Personal information
- Date of birth: 30 October 1949 (age 76)
- Place of birth: British Hong Kong
- Position: Right winger

Senior career*
- Years: Team / Apps / (Gls)
- 1968–1977: Hong Kong Rangers
- 1977–1979: Caroline Hill
- 1979–1980: Hong Kong Rangers

International career
- 1968–1979: Hong Kong / 47 / (12)

Managerial career
- 1982–1990: Hong Kong
- 1997: Hong Kong
- 2000–2001: Instant-Dict

= Kwok Ka Ming =

Hong Kong footballer and coach

Kwok Ka Ming MBE, JP (郭家明 (gwok^{3} gaa^{1} ming^{4}), born 30 October 1949) is a former Hong Kong professional footballer and football coach.

==Early life==
Kwok graduated from St. Francis Xavier's College, Tai Kok Tsui where he played in the school basketball and table tennis team. He joined the Hong Kong Football Association junior training course in 1965. Kwok joined Hong Kong First Division League club Rangers at the age of 18. He played on the right side of midfield for both Rangers and Hong Kong in the 1970s. He retired from playing in 1980 when he was just 30 years old. He took part in three Asian Cup qualifiers (1972, 1976 & 1980) and two World Cup qualifiers (1974 & 1978).

Kwok was awarded the "10 Outstanding Youths of Hong Kong" award in 1977 for his contribution to Hong Kong football after helping Hong Kong reach the final round of World Cup qualifiers, along with Hong Kong movie director Michael Hui.

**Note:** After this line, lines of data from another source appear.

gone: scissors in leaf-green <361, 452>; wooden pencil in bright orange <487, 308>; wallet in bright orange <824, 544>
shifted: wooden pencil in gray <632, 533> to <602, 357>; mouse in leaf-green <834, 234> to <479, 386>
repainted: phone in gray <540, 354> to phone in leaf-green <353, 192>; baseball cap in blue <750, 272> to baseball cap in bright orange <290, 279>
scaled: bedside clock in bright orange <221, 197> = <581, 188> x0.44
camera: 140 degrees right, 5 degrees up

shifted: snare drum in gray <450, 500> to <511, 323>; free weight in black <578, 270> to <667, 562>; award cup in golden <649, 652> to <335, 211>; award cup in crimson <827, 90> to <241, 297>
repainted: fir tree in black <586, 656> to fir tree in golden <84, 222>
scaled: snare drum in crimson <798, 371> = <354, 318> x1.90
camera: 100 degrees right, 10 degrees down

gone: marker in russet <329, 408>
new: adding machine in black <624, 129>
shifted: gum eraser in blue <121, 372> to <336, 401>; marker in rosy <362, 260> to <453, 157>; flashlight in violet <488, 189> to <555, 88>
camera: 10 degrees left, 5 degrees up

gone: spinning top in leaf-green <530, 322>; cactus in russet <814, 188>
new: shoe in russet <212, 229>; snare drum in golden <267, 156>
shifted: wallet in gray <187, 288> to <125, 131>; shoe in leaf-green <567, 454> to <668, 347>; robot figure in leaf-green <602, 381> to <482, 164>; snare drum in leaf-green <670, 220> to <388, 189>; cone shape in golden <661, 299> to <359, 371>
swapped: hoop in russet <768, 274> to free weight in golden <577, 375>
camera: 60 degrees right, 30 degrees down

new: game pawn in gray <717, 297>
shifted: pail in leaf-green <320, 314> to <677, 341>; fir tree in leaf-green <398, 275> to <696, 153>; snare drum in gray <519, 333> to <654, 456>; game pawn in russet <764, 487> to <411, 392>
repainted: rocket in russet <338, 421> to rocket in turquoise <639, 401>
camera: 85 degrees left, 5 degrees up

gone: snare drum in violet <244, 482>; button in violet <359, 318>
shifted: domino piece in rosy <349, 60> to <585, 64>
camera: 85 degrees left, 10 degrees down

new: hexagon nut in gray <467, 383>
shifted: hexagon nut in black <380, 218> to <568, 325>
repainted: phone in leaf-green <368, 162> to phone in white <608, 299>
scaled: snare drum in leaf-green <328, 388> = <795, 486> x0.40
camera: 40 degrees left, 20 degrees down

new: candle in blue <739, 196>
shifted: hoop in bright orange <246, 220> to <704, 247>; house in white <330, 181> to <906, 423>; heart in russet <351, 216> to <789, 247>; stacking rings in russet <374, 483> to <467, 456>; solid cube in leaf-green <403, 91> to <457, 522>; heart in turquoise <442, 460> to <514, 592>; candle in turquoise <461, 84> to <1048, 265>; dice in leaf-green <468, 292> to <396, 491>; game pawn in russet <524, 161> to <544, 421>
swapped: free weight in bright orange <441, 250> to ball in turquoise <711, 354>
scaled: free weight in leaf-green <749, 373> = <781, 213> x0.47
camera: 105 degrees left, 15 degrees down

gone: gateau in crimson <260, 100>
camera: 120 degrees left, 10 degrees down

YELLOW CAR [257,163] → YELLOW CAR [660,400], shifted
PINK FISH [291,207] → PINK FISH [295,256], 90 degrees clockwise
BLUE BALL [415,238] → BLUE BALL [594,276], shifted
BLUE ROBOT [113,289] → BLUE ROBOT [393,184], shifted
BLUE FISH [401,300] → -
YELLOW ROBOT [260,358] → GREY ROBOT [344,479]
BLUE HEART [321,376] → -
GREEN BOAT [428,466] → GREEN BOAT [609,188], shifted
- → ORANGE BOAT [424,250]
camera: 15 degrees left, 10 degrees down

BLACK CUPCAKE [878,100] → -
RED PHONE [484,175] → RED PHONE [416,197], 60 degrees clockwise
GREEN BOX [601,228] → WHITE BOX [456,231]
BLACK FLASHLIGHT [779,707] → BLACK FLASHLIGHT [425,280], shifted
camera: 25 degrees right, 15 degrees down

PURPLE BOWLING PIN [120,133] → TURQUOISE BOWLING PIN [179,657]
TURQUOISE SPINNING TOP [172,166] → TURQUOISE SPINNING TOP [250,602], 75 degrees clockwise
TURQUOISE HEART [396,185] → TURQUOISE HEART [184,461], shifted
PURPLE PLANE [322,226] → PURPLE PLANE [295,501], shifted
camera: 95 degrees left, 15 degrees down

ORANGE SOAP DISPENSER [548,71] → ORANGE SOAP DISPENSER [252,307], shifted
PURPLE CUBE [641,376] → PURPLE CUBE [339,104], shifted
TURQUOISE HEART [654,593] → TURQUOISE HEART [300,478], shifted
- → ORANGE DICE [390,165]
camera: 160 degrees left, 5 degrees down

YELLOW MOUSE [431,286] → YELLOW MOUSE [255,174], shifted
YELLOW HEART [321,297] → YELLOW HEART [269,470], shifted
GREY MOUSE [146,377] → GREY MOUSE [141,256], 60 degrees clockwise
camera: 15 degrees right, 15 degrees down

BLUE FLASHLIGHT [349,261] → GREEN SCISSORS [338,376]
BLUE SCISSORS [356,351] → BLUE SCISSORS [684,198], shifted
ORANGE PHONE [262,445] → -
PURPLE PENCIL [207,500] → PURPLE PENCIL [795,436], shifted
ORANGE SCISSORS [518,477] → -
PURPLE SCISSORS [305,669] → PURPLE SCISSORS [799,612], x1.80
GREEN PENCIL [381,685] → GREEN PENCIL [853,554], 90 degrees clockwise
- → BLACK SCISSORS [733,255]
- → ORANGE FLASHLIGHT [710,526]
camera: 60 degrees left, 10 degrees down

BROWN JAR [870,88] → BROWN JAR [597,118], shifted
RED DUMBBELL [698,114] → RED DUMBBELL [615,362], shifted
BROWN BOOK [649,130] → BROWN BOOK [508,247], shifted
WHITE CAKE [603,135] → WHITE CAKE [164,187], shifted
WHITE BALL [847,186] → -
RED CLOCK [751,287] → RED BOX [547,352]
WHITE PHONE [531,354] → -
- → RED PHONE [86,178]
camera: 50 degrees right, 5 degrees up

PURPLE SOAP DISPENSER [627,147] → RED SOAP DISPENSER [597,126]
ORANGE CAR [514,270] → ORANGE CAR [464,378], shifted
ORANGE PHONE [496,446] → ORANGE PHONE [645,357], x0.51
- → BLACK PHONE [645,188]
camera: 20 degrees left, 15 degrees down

==1985 match against China PR==

Kwok later became the coach of the Hong Kong football team, guiding the team to a decisive victory against China PR by 2–1 at the Workers Stadium in Beijing, China on 19 May 1985, during a 1986 FIFA World Cup qualifying game.

Although the two teams drew 0–0 in their first match in Hong Kong, China PR was considered to be stronger and was favoured to win the group. Due to superior goal difference, China only needed a draw to proceed to the next round. However, a 20-yard freekick by Hong Kong's Cheung Chi Tak (張志德) opened the scoring. China PR replied with Li Hui (李輝)'s goal but another well-taken goal by Ku Kam Fai (顧錦輝) sealed the win for Hong Kong and sent China PR out of the 1986 World Cup.

The loss to Hong Kong delayed China PR's World Cup entry for another 16 years before they finally appeared in 2002 Fifa World Cup. After the game, Chinese fans rioted outside the stadium, while the Hong Kong team received a heroic welcome at the Kai Tak Airport.

The victory was passionately remembered by Hong Kong football fans as "The 5.19 Victory".

==1986 FIFA World Cup Asia Qualifying Playoffs==
Hong Kong thus earned the right to play Japan for two home-and-away ties in the second qualifying round. Kwok led the team to Kobe where they lost the first leg 3–0.

The return leg at the Hong Kong Stadium was a complete sell-out but the home side lost 2–1 after missing a penalty and several other chances.

Japan went through 5–1 on aggregate but then went down 3–1 on aggregate to South Korea in the final round and missed the chance to qualify for the finals in Mexico in the following June.

==Other tournaments==
Kwok has been, for many different tournaments, including the 2006 FIFA World Cup and 2014 FIFA World Cup, a member of The FIFA Technical Study Group.

==Honours==
Kwok was appointed Member of the Order of the British Empire (MBE) in the 1978 Birthday Honours "for services to Sport in Hong Kong."